╭─ Dataset content

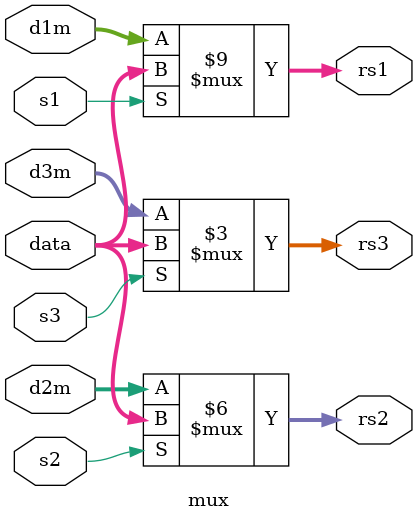
<source format=sv>
`timescale 1ns / 1ps


module mux (
    input  logic s1, s2, s3,
    input  logic [127:0] d1m, d2m, d3m,
    input  logic [127:0] data,
    output logic [127:0] rs1, rs2, rs3
);

    always_comb begin
        // Default assignments
        rs1 = d1m;
        rs2 = d2m;
        rs3 = d3m;

        // Conditional assignments based on select signals
        if (s1) rs1 = data;
        if (s2) rs2 = data;
        if (s3) rs3 = data;
    end

endmodule


</source>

╰─

## Your goal
Go through the records above, find every line with the word "input", and list those lines.

## Response to this task
    input  logic s1, s2, s3,
    input  logic [127:0] d1m, d2m, d3m,
    input  logic [127:0] data,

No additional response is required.